*** Data provided Section Begins ***

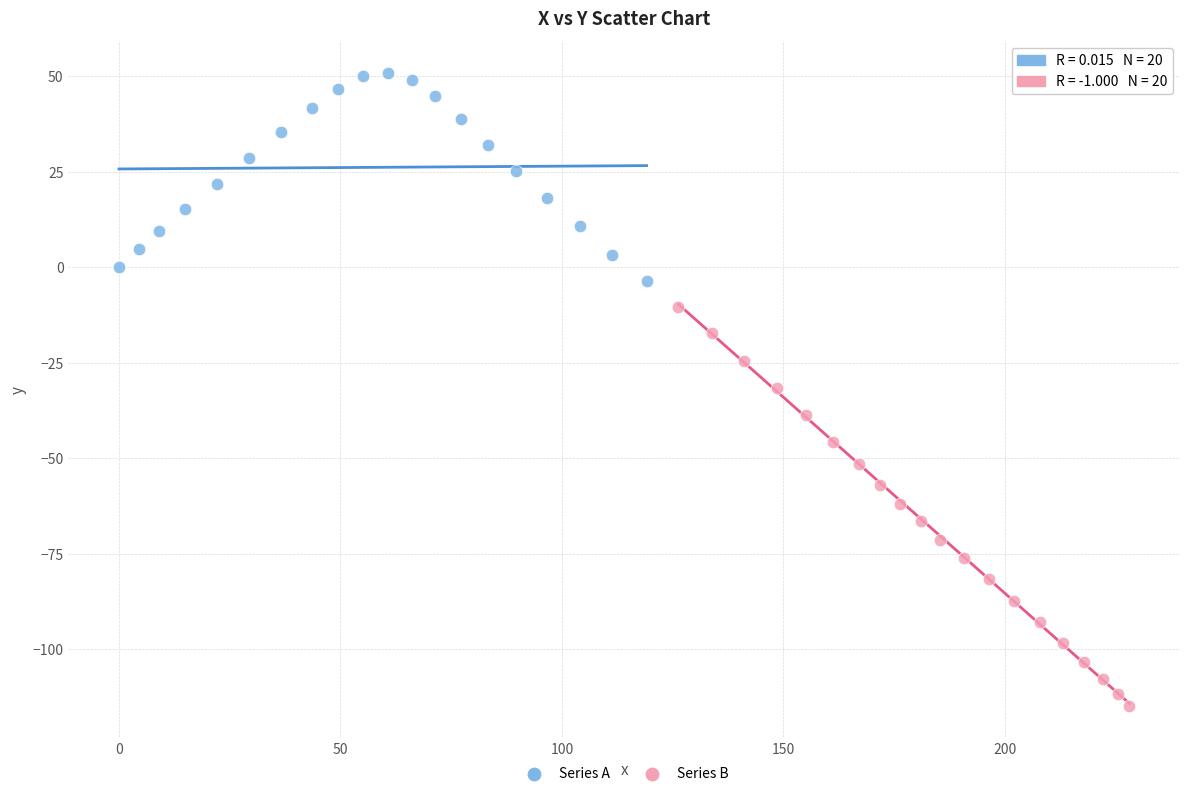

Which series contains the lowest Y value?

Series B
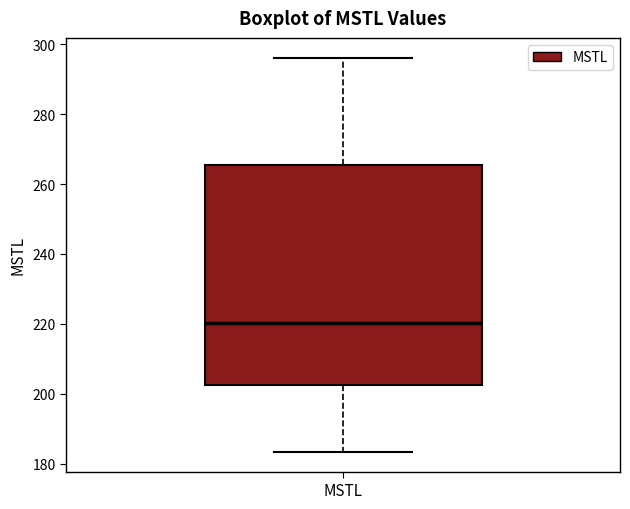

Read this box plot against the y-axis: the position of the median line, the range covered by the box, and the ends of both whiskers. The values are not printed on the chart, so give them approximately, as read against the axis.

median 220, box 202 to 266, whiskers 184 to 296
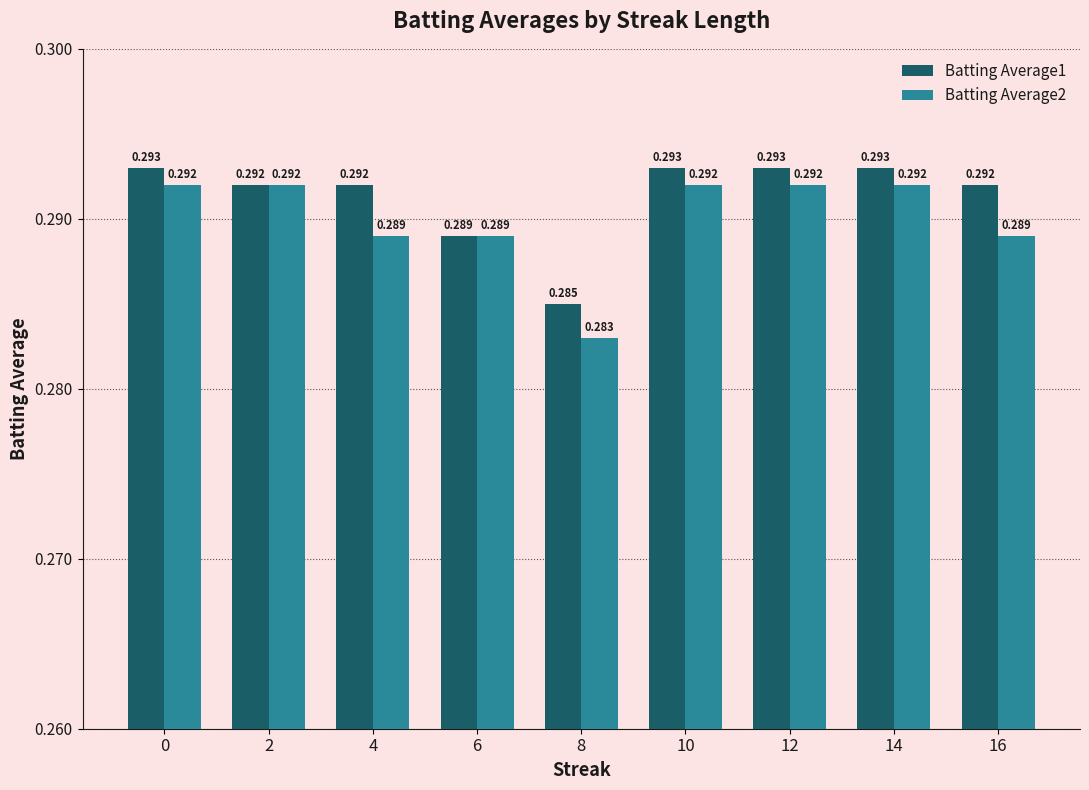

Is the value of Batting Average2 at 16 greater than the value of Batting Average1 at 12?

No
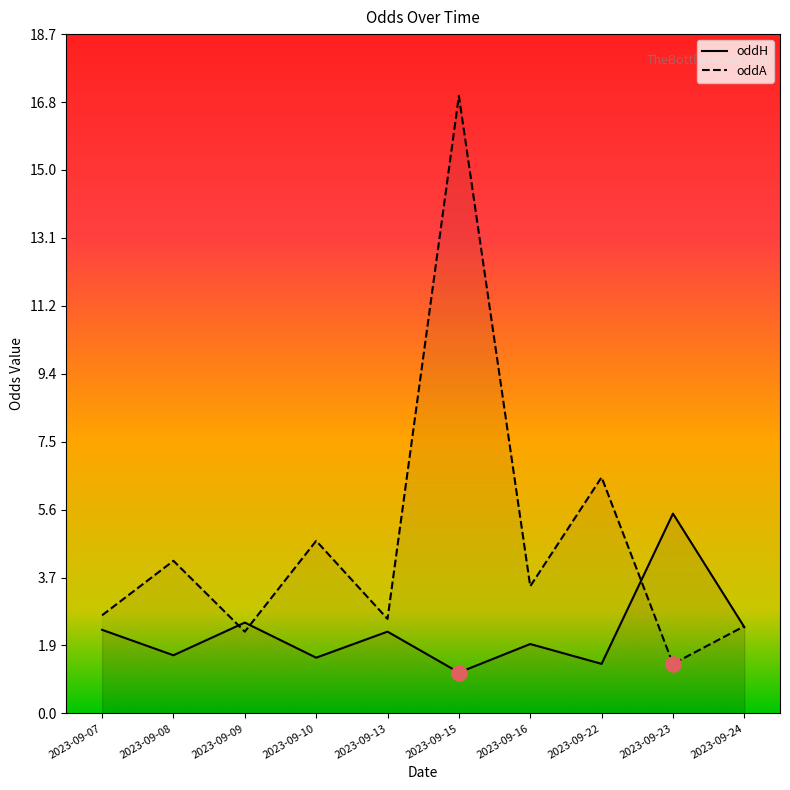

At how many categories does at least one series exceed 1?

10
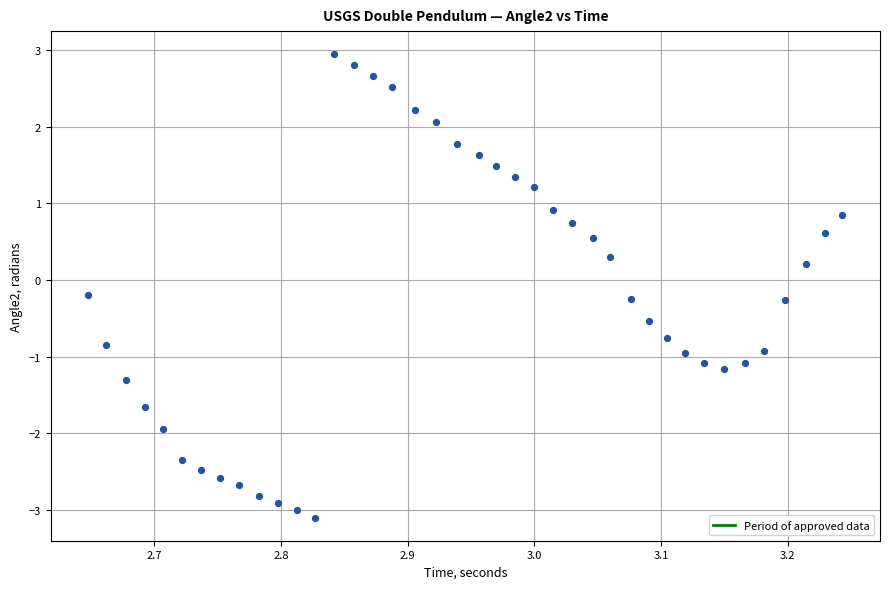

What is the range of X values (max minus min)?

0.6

*** Data provided Section Ends ***

Reproduce the lines above with "categories" swapped for "groups" and everything else left unchanged, omitting the pictures.

Which series contains the lowest Y value?

Series B

Read this box plot against the y-axis: the position of the median line, the range covered by the box, and the ends of both whiskers. The values are not printed on the chart, so give them approximately, as read against the axis.

median 220, box 202 to 266, whiskers 184 to 296

Is the value of Batting Average2 at 16 greater than the value of Batting Average1 at 12?

No

At how many groups does at least one series exceed 1?

10

What is the range of X values (max minus min)?

0.6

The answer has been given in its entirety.